Hukum mengusap jabirah
Bolehnya mengusap jabirah dalam wudu, mandi, atau tayamum, merupakan perkara yang disepakati oleh empat mazhab fikih: Hanafi, Maliki, Syafi'i, dan Hanbali. [5]
Di antara dalilnya adalah [6]:
Pertama: Diriwayatkan dari Ali bin Abi Thalib radhiyallahu 'anhu, dia berkata,
انكسرت إحدى زندي، فأمرني النبيُّ ﷺ أن أمسح على الجبائر
"Salah satu tulang bawahku patah, maka saya bertanya kepada Nabi ﷺ, dan beliau memerintahkan saya untuk mengusap jabirah." [7]
Kedua: Diriwayatkan dari Jabir radhiyallahu 'anhu bahwa seorang pria terkena batu yang melukai kepalanya, kemudian ia mengalami mimpi basah. Lalu, ia bertanya kepada sahabat-sahabatnya, apakah ia mendapat keringanan untuk bertayamum. Mereka berkata, "Kami tidak menemukan keringanan untukmu, sedangkan kamu mampu menggunakan air." Maka, ia mandi dan meninggal. Maka, Nabi ﷺ bersabda,
قتلوه قتلهم الله. ألا سألوا إذا لم يعلموا فإنما شفاء العي السؤال إنما كان يكفيه أن يتيمم ويعصب
"Mereka membunuhnya. Semoga Allah membunuh mereka. Kenapa mereka tidak bertanya ketika mereka tidak mengetahui? Karena sesungguhnya obat dari ketidaktahuan adalah bertanya. Cukup baginya untuk bertayamum dan mengikat (lukanya)." [8]
Ketiga: Di antara dalil yang lain, dan ini merupakan yang paling kuat, yaitu kebutuhan mengharuskan untuk mengusap di atas jabirah.
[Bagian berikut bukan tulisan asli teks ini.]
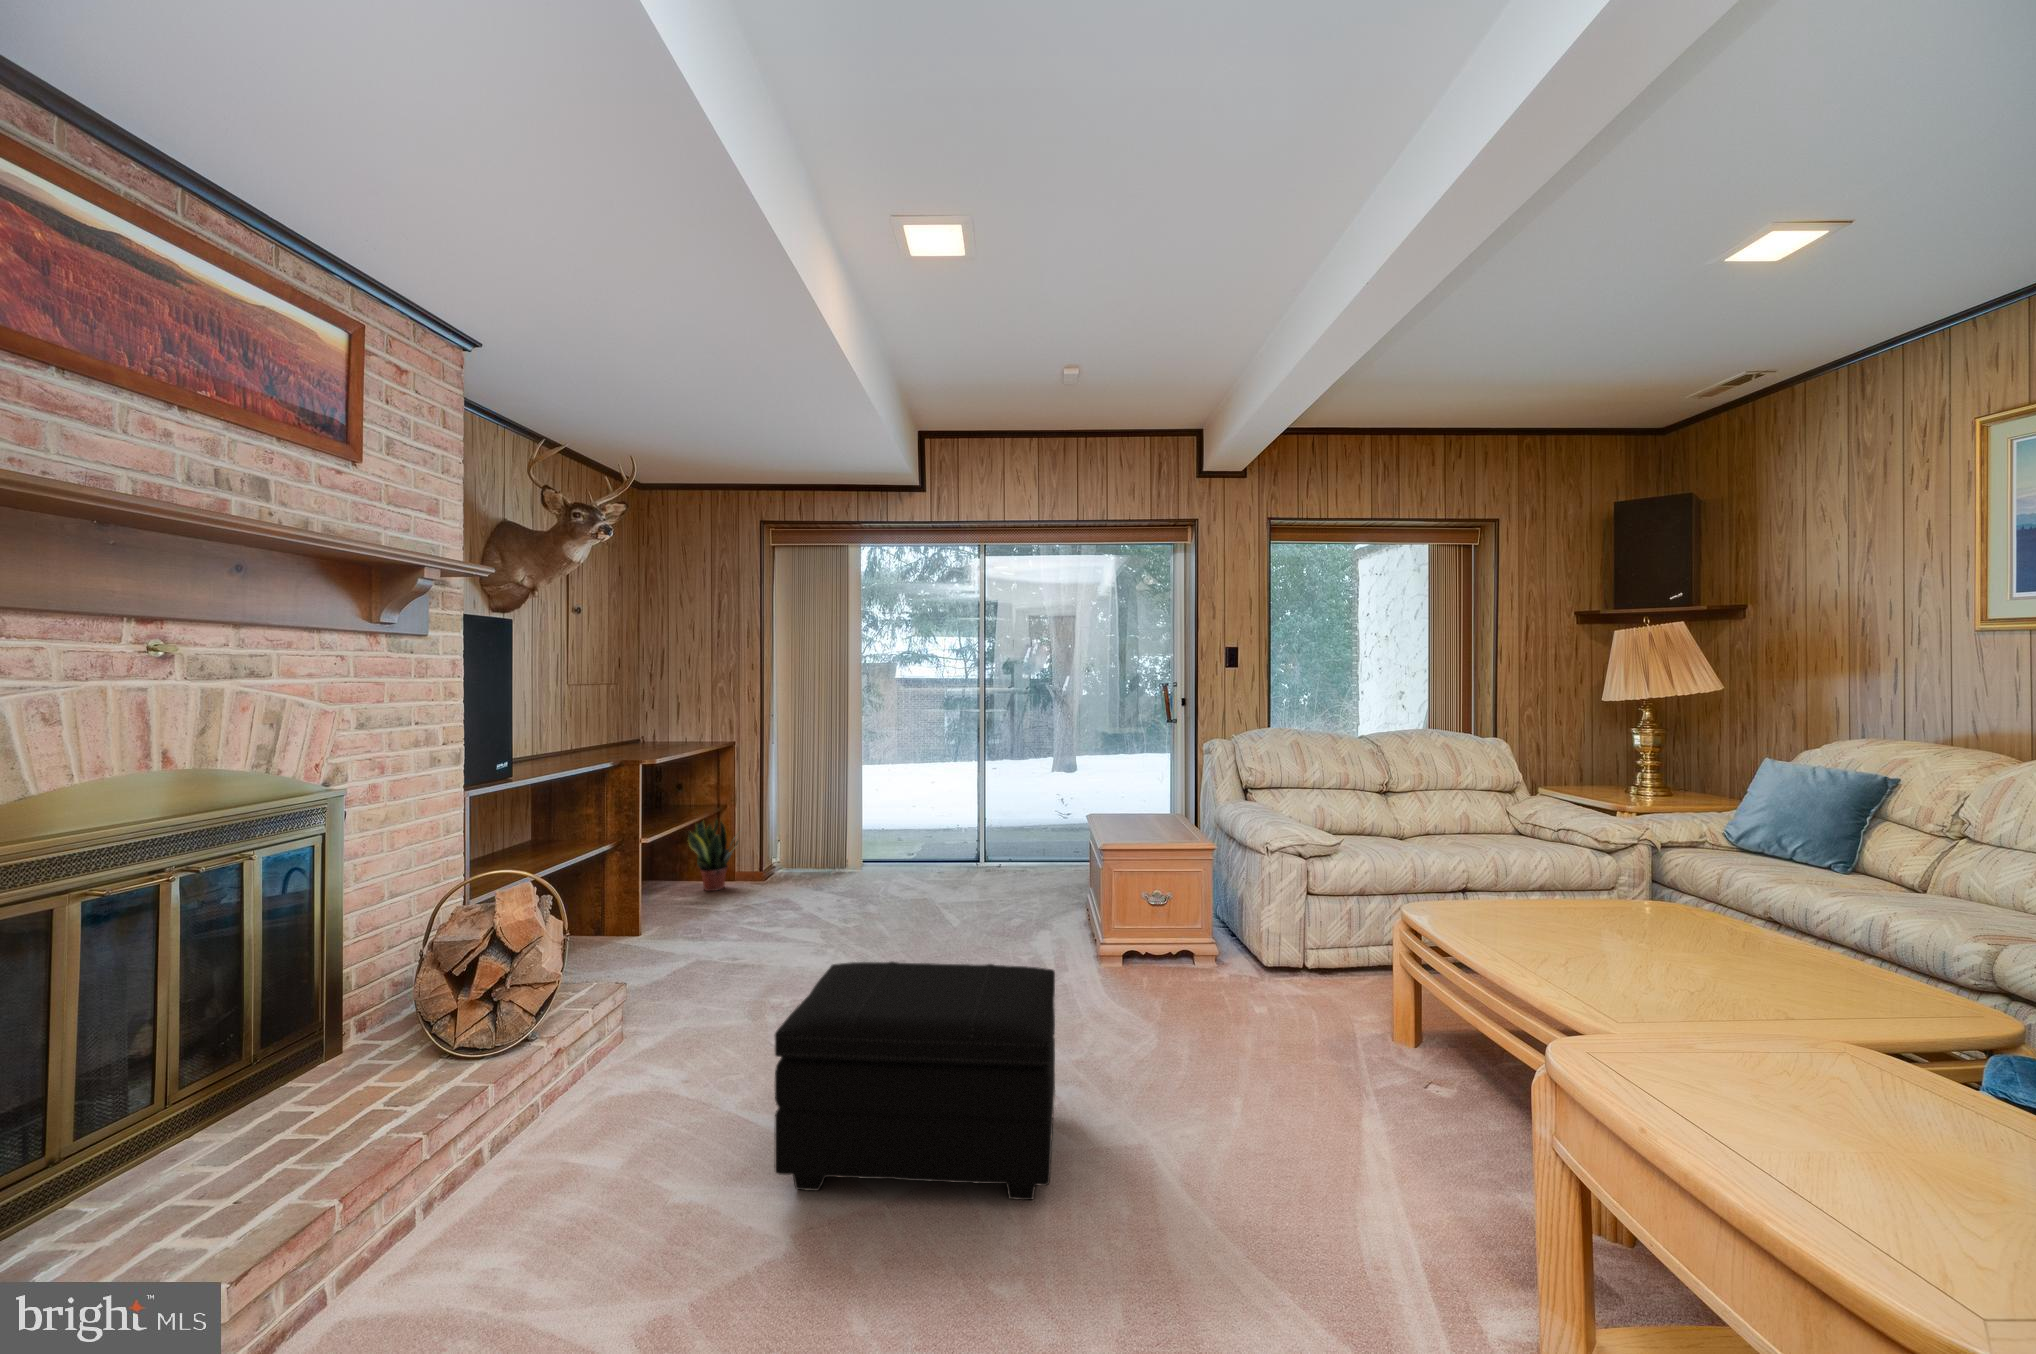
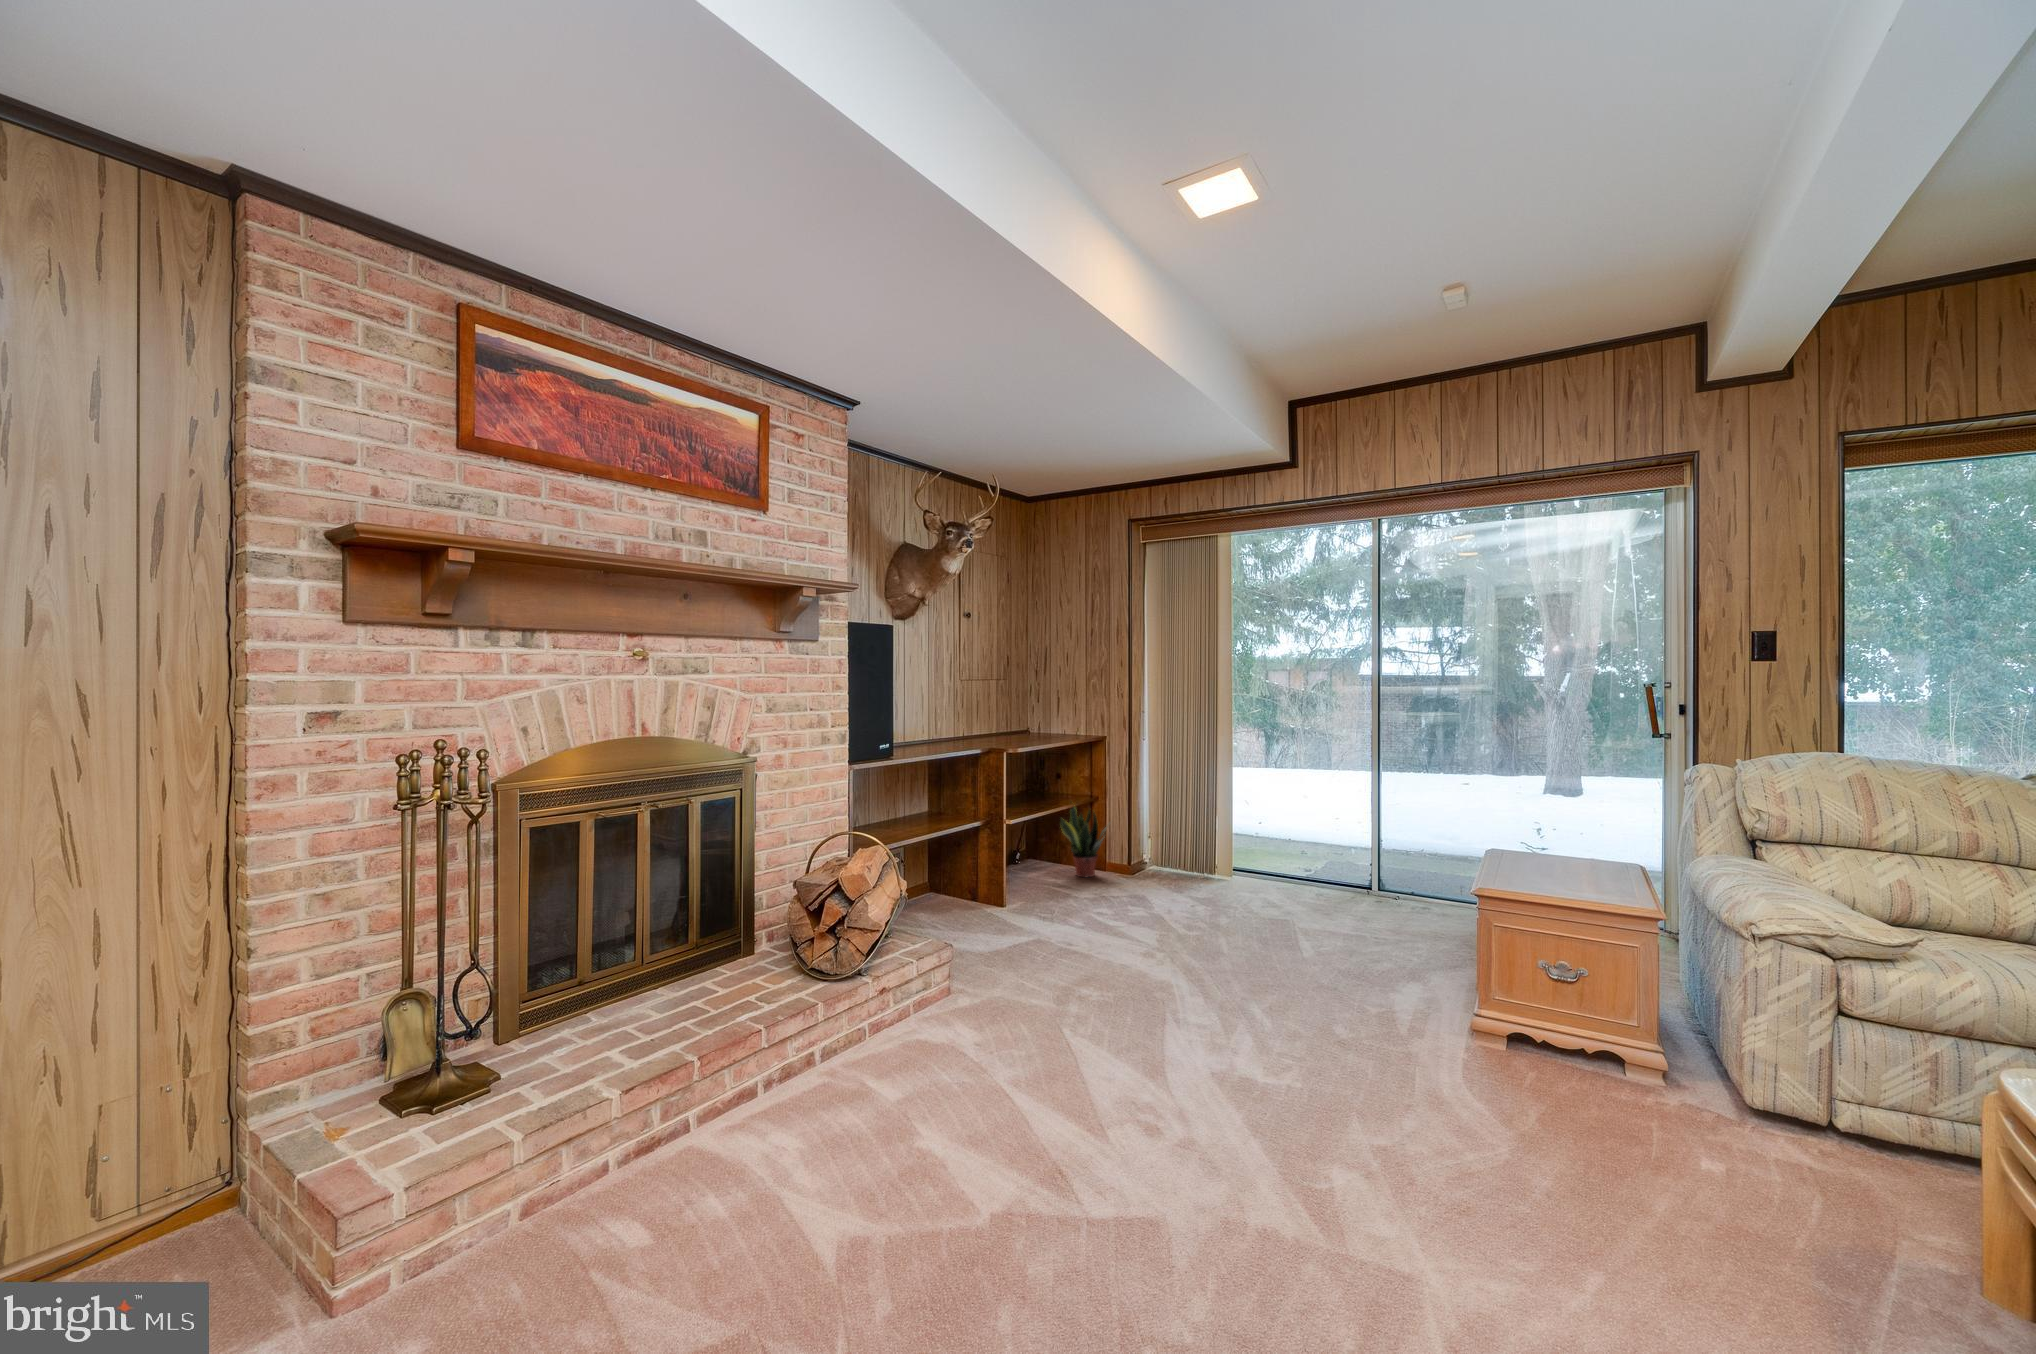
footstool: present [775,962,1055,1200] -> none [991,963,1311,1271]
Karena melepasnya akan menyebabkan kesulitan dan menimbulkan bahaya. [9]
Syarat-syarat mengusap jabirah
Syarat diperbolehkannya mengusap jabirah adalah sebagai berikut [10]:
Pertama: Khawatir terjadi bahaya dengan melepasnya.
Kedua: Membasuh anggota tubuh yang sehat, tidak menyebabkan bahaya pada anggota yang cedera/sakit. Jika membasuhnya menyebabkan bahaya, maka pendapat yang benar adalah mengusap anggota tubuh yang sehat tersebut. (Lihat pembahasan tentang "cara mengusap jabirah" di bawah.)